_Try it:_ Rewrite every entry below, changing each "shown" to "displayed" and leaving everything else as it is. Omit the pictures from your version.

------ Data supplied ------

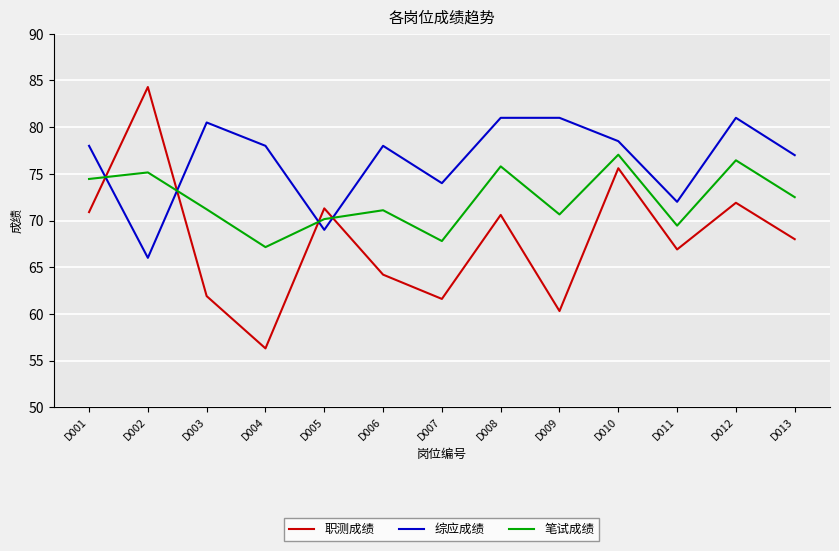

What are all the series names shown in the legend?

职测成绩, 综应成绩, 笔试成绩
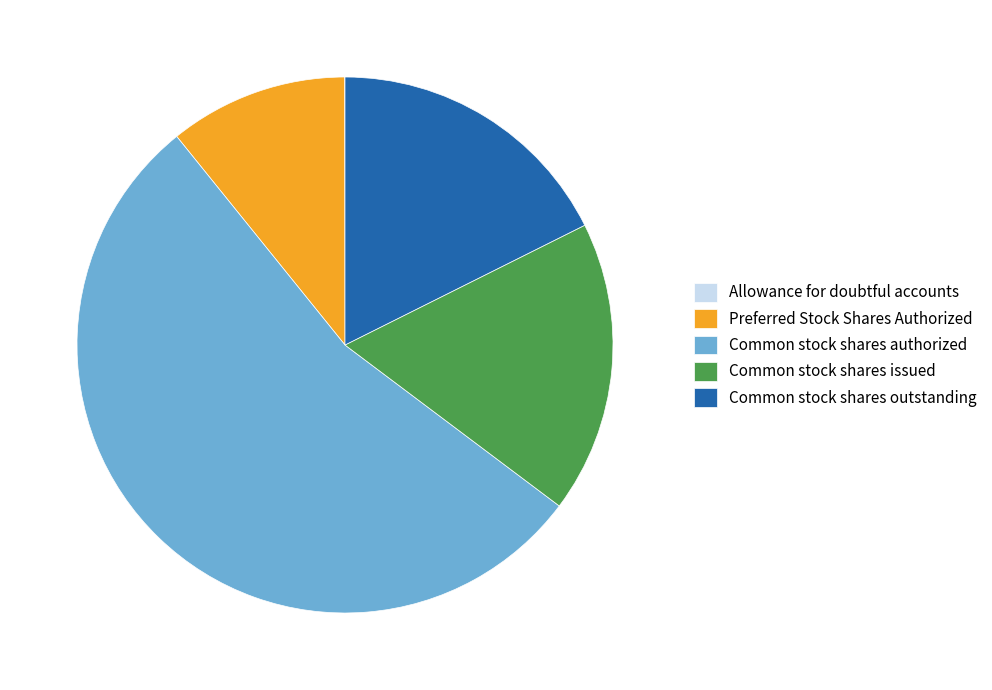

Combined, do Common stock shares authorized and Common stock shares issued account for over 50%?

Yes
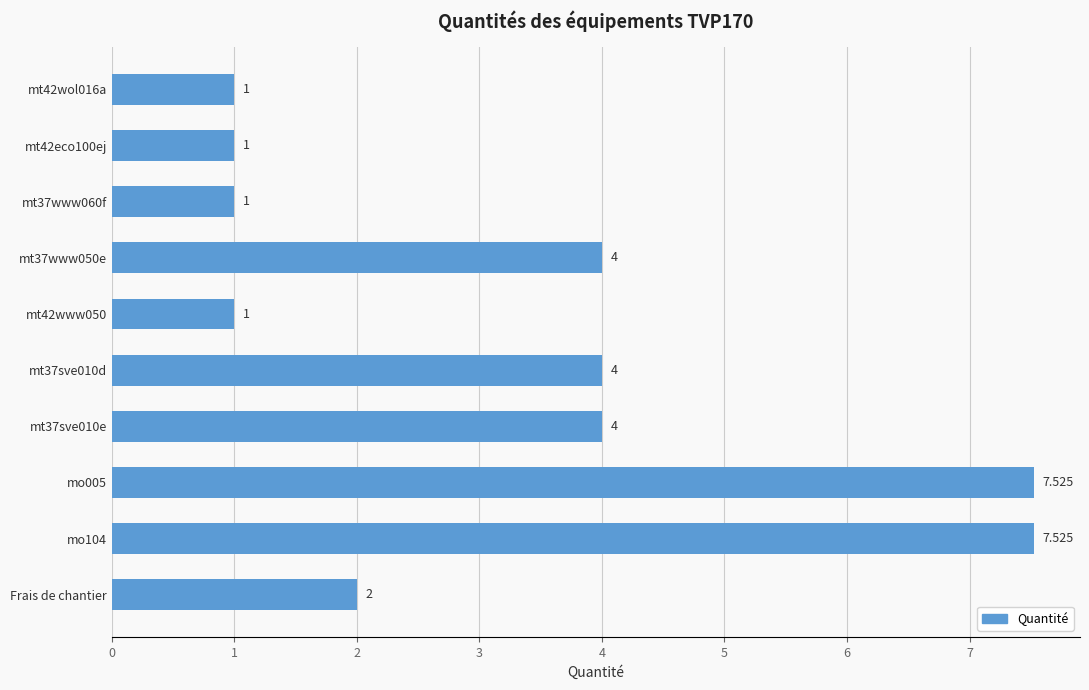

How many distinct data groups are displayed?

1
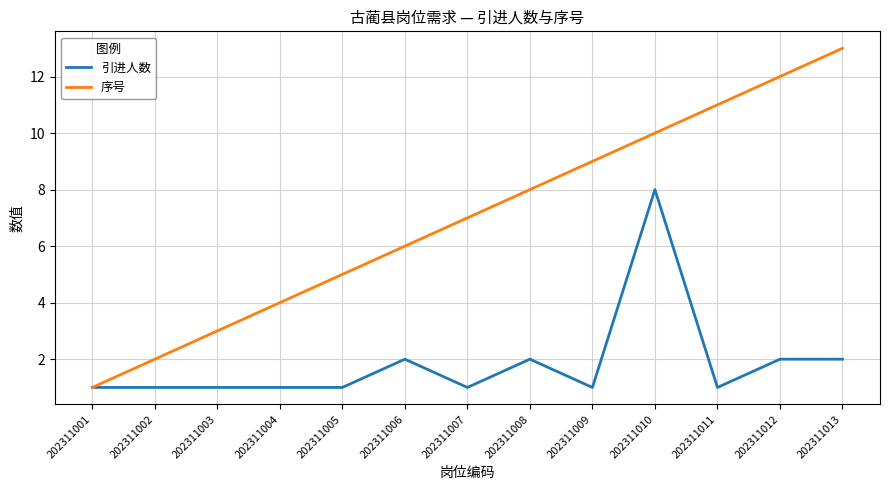

What is the sum of the 引进人数 values at 202311005 and 202311002?

2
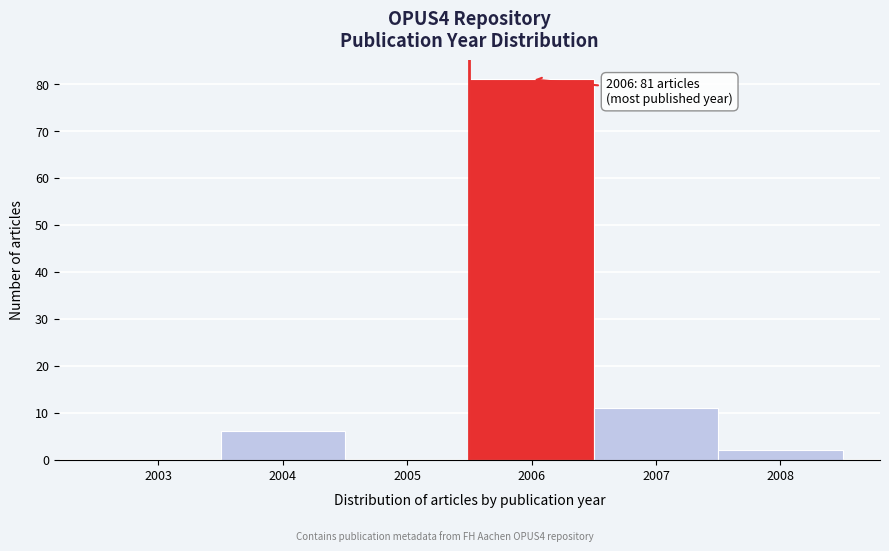

Reading right to left, transcribe all the data shown in this chart.

2008=2	2007=11	2006=81	2005=0	2004=6	2003=0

------

_Exercise answer:_
What are all the series names displayed in the legend?

职测成绩, 综应成绩, 笔试成绩

Combined, do Common stock shares authorized and Common stock shares issued account for over 50%?

Yes

How many distinct data groups are displayed?

1

What is the sum of the 引进人数 values at 202311005 and 202311002?

2

Reading right to left, transcribe all the data displayed in this chart.

2008=2	2007=11	2006=81	2005=0	2004=6	2003=0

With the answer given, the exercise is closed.